5) Questo Gesù è la pietra, che è stata scartata da voi, costruttori, e che è diventata la pietra d'angolo: questa citazione è tratta dal Salmo 117 che è il salmo responsoriale di questa domenica. È un salmo eminentemente pasquale in quanto celebra la passione, risurrezione e ascensione del Signore. Gesù riferisce queste parole a se stesso parlando ai capi dei sacerdoti e ai farisei: non avete mai letto nelle Scritture: La pietra che i costruttori hanno scartato è diventata la pietra d'angolo…? Perciò io vi dico: “a voi sarà tolto il regno di Dio e sarà dato a un popolo che ne produca i frutti. Chi cadrà sopra questa pietra si sfracellerà; e colui sul quale essa cadrà, verrà stritolato” (Mt 21,42ss). Crisostomocosì commenta questo salmo: I costruttori sono i giudei, i dottori della legge, gli scribi e i farisei che lo rifiutarono. Non una pietra qualunque è atta a essere pietra angolare. È necessaria la pietra scelta, capace di unire due muri. Il profeta dice qui: respinto dai giudei e tenuto in nessun conto, è apparso talmente ammirabile che non solo si integra nell’edificio, ma è lui che riunisce e tiene insieme i due muri. Quali muri? I credenti, i giudei e i gentili.


1Giovanni 3,1-2
1) Quale grande amore ci ha dato il Padre per essere chiamati figli di Dio e lo siamo realmente: l’invito dell’apostolo è a considerare quanto grande sia l’amore con cui Dio gratuitamente ama. Chiunque confessa che Gesù è il figlio di Dio, Dio rimane in lui ed egli in Dio. La paternità di Dio avvolge coloro che sono divenuti suoi figli per aver accolto il Verbo da Lui mandato: a quanti però lo hanno accolto ha dato potere di diventare figli di Dio: a quelli che credono nel suo nome, i quali, non da sangue né da volere di carne, né da volere di uomo, ma da Dio sono stati generati (Gv 1,12ss.). I figli di Dio sono tutti quelli che sono guidati dallo Spirito di Dio: voi non avete ricevuto uno spirito da schiavi per ricadere nella paura, ma avete ricevuto lo Spirito che rende figli adottivi, per mezzo del quale gridiamo: Abbà! Padre (Rm 8,15).
2) Per questo il il mondo non ci conosce: perché non ha conosciuto Lui: la non conoscenza è la fatica a riconoscere e ad accogliere Gesù, il Verbo che si è fatto carne: la luce vera che illumina ogni uomo: veniva nel mondo la luce vera, quella che illumina ogni uomo. Era nel mondo e il mondo è stato fatto per mezzo di Lui; eppure il mondo non lo ha riconosciuto. Venne fra i suoi, e i suoi non l'hanno accolto (Gv 1,10ss).
3) Noi fin d’ora siamo figli di Dio, ma ciò che saremo non è stato ancora rivelato. Sappiamo però che quando egli si sarà manifestato, noi saremo simili a Lui: i figli di Dio ora, sulla terra, si vedono in coloro che compiono la giustizia e in chi ama i propri fratelli. I figli di Dio vivono sulla terra con la mente rivolta al Padre, consumandosi nell'amore degli uomini: se siete risorti con Cristo, cercate le cose di lassù, dove è Cristo, seduto alla destra di Dio; rivolgete il pensiero alle cose di lassù, non a quelle della terra. Voi infatti siete morti e la vostra vita è nascosta con Cristo in Dio. Quando Cristo, vostra vita, sarà manifestato, allora anche voi apparirete con lui nella gloria (Col 3,1ss).
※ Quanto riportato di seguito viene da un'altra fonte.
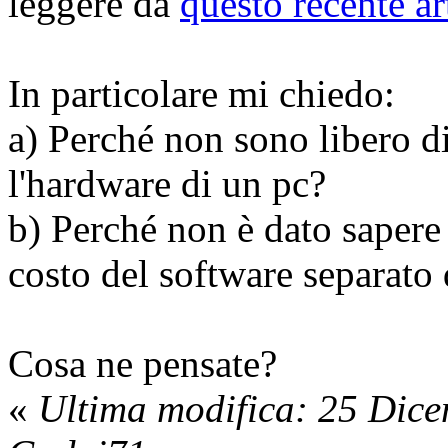
leggere da
questo recente ar
In particolare mi chiedo:
a) Perché non sono libero di
l'hardware di un pc?
b) Perché non è dato sapere 
costo del software separato
Cosa ne pensate?
«
Ultima modifica: 25 Dic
SPIGOLATURE ANTROPOLOGICHE


È una nuova interpretazione della vicenda umana quella che oggi propongono le Scritture cristiane. Non più la divisione tra buoni e cattivi. Non più l’alternativa tra premio e punizione. Non più il legame tra male e colpa. Non più la connessione tra colpa e pena. Ma la vita nuova creata dalla Persona e dalla vicenda di Gesù di Nazareth. E prima di tutto il suo rapporto di custodia e guida svelato attraverso l’immagine del pastore e delle pecore del gregge. Custodia e guida che si compiono con l’offerta da parte del pastore della sua stessa vita. Offerta della vita davanti all’aggressione del lupo, simbolo del mistero negativo nemico dell’umanità. Il lupo viene vinto con l’offerta della vita da parte del pastore. Il lupo è simbolo del male e della sua aggressività contro l’umanità. Il pastore è la nuova via della salvezza, ottenuta non attraverso l’uccisione del nemico ma con l’offerta della vita del pastore. È anche la fine di un regime mercenario dove ognuno è solo con se stesso e con la sua fragilità, perché al mercenario le pecore non interessano e fugge davanti al lupo. Nel regime del mercenario proprio le pecore aggredite vengono lasciate sole! Le pecore sono la figura di un’umanità raccolta dall’amore dell’unico pastore e non più divisa. Anzi. Il gregge raccolto nel recinto, che rappresenta la vicenda di Israele, viene a sapere che ci sono altre pecore che del recinto non fanno parte, e che il pastore considera sue. Anche quelle Egli deve guidare nella via della liberazione e della salvezza.
Lo splendore di questa immagine sfocia nell’esclamazione estatica di Giovanni: “Quale grande amore ci ha dato il Padre per essere chiamati figli di Dio!”. L’immagine delle pecore fluisce nella realtà dei figli. Quali titoli hanno per essere chiamati, e per essere realmente, figli di Dio? Semplicemente l’amore che il Padre ha per loro e che a loro ha “mandato” nel suo Figlio Gesù. Rispetto ad un “mondo” ancora prigioniero del Male il “gregge” dei figli appare misterioso, inconoscibile, perché eletto e immerso in una concezione antimondana della realtà umana: appunto, non più i buoni e i cattivi e i premiati e i puniti delle sapienze e delle credenze mondane, ma gli amati figli del Padre di Gesù. Tutto questo non si traduce in una mondana “visibilità”. È un’appartenenza misteriosa e, come dicevamo, umanamente indecifrabile, ma ormai nel campo del mondo è nascostamente presente il tesoro del Regno. La perla preziosa è stata finalmente trovata.
Se rimanesse qualche incertezza circa l’assoluta gratuità della chiamata e della guida del pastore, si può attingere oggi alla grande audacia dell’Apostolo Pietro che in un delicato discorso pronunciato davanti alla cittadinanza giudaica che ha messo in croce Gesù, da una parte audacemente denuncia il grande male commesso da chi, dopo averlo atteso per secoli, ha scartato Gesù, la “pietra d’angolo” del nuovo edificio della salvezza, un tempio non più di pietra, ma fatto da uomini e donne che seguono il Signore Gesù e che tra loro accolgono tutti quelli che da Lui sono chiamati. Ma lo stesso male che gli uccisori hanno commesso è diventato anche per loro fonte e grembo di salvezza.